## Task:
Please say how many lines of the entries below contain the word "that", and leave out everything else.

## Dataset extract:
★ ★ ★ ★ ★ ★ ★
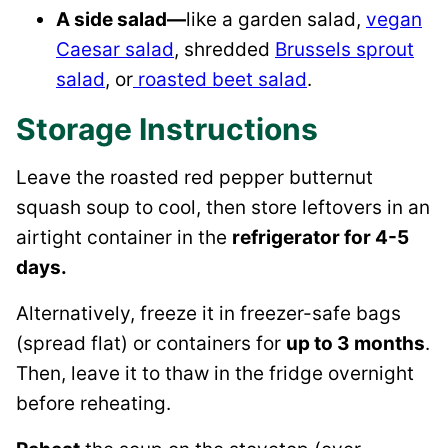
A side salad—
like a garden salad,
vegan
Caesar salad
, shredded
Brussels sprout
salad
, or
roasted beet salad
.
Storage Instructions
Leave the roasted red pepper butternut
squash soup to cool, then store leftovers in an
airtight container in the
refrigerator for 4-5
days.
Alternatively, freeze it in freezer-safe bags
(spread flat) or containers for
up to 3 months
.
Then, leave it to thaw in the fridge overnight
before reheating.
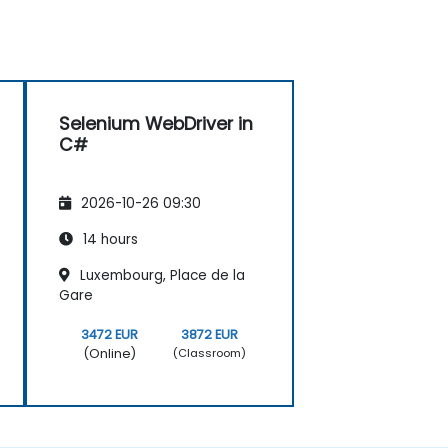
Selenium WebDriver in
C#
2026-10-26 09:30
14 hours
Luxembourg, Place de la
Gare
3472 EUR
3872 EUR
(Online)
(Classroom)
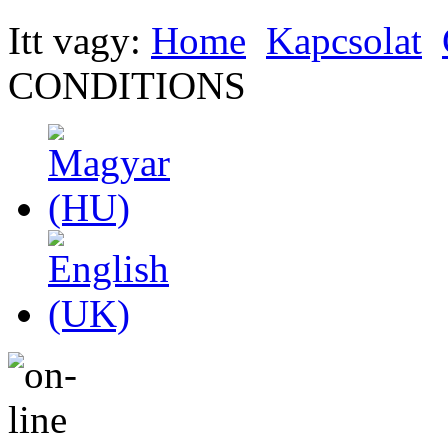
Itt vagy:
Home
Kapcsolat
CONDITIONS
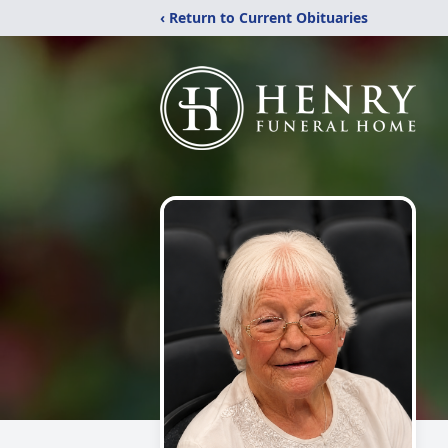
‹ Return to Current Obituaries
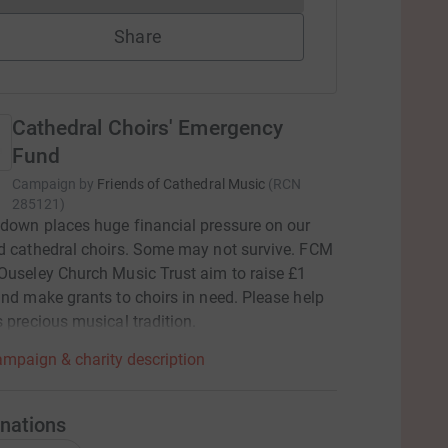
Share
Cathedral Choirs' Emergency
Fund
Campaign by
Friends of Cathedral Music
(
RCN
285121
)
down places huge financial pressure on our
d cathedral choirs. Some may not survive. FCM
Ouseley Church Music Trust aim to raise £1
and make grants to choirs in need. Please help
s precious musical tradition.
mpaign & charity description
nations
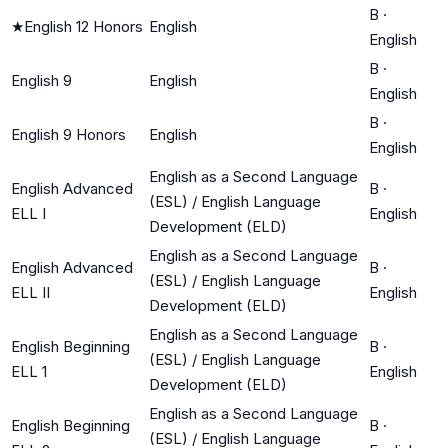
B
·
★
English 12 Honors
English
English
B
·
English 9
English
English
B
·
English 9 Honors
English
English
English as a Second Language
English Advanced
B
·
(ESL) / English Language
ELL I
English
Development (ELD)
English as a Second Language
English Advanced
B
·
(ESL) / English Language
ELL II
English
Development (ELD)
English as a Second Language
English Beginning
B
·
(ESL) / English Language
ELL 1
English
Development (ELD)
English as a Second Language
English Beginning
B
·
(ESL) / English Language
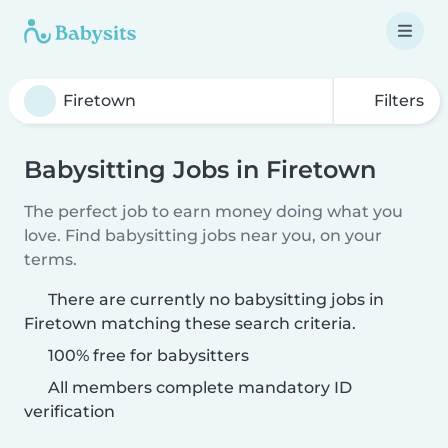
Filters
Babysitting Jobs in Firetown
The perfect job to earn money doing what you
love. Find babysitting jobs near you, on your
terms.
There are currently no babysitting jobs in
Firetown matching these search criteria.
100% free for babysitters
All members complete mandatory ID
verification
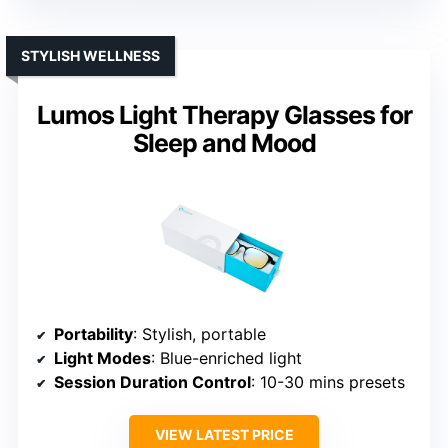
STYLISH WELLNESS
Lumos Light Therapy Glasses for
Sleep and Mood
Portability
: Stylish, portable
Light Modes
: Blue-enriched light
Session Duration Control
: 10-30 mins presets
VIEW LATEST PRICE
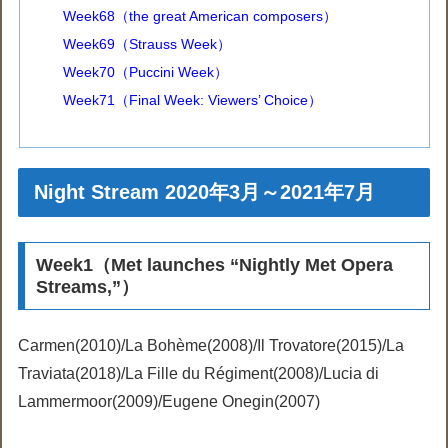
Week68（the great American composers）
Week69（Strauss Week）
Week70（Puccini Week）
Week71（Final Week: Viewers’ Choice）
Night Stream 2020年3月～2021年7月
Week1（Met launches “Nightly Met Opera
Streams,”）
Carmen(2010)/La Bohème(2008)/Il Trovatore(2015)/La
Traviata(2018)/La Fille du Régiment(2008)/Lucia di
Lammermoor(2009)/Eugene Onegin(2007)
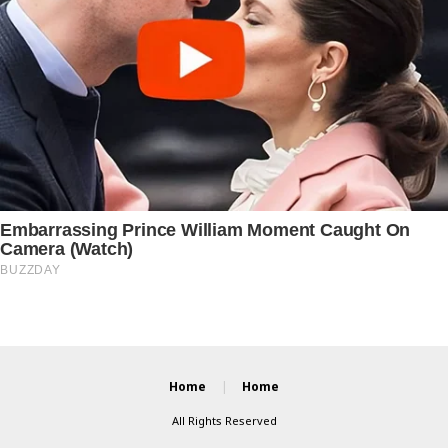
Home
Home
All Rights Reserved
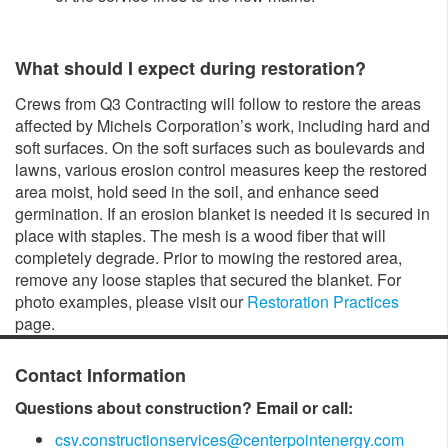
What should I expect during restoration?
Crews from Q3 Contracting will follow to restore the areas
affected by Michels Corporation’s work, including hard and
soft surfaces. On the soft surfaces such as boulevards and
lawns, various erosion control measures keep the restored
area moist, hold seed in the soil, and enhance seed
germination. If an erosion blanket is needed it is secured in
place with staples. The mesh is a wood fiber that will
completely degrade. Prior to mowing the restored area,
remove any loose staples that secured the blanket. For
photo examples, please visit our
Restoration Practices
page.
Contact Information
Questions about construction? Email or call:
csv.constructionservices@centerpointenergy.com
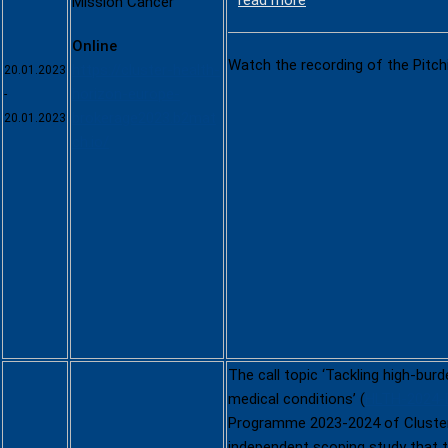
read more
Mission Cancer
Online
Watch the recording of the Pitch
https://cluster-health-
20.01.2023
horizon-europe-
-
brokerage2023.b2mat
20.01.2023
ch.io/
The call topic ‘Tackling high-bur
medical conditions’ (
HLTH-2024-
Programme 2023-2024 of Cluster
independent scoping study that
★ ★ ★ ★ ★ ★ ★
## Response for this exercise:
3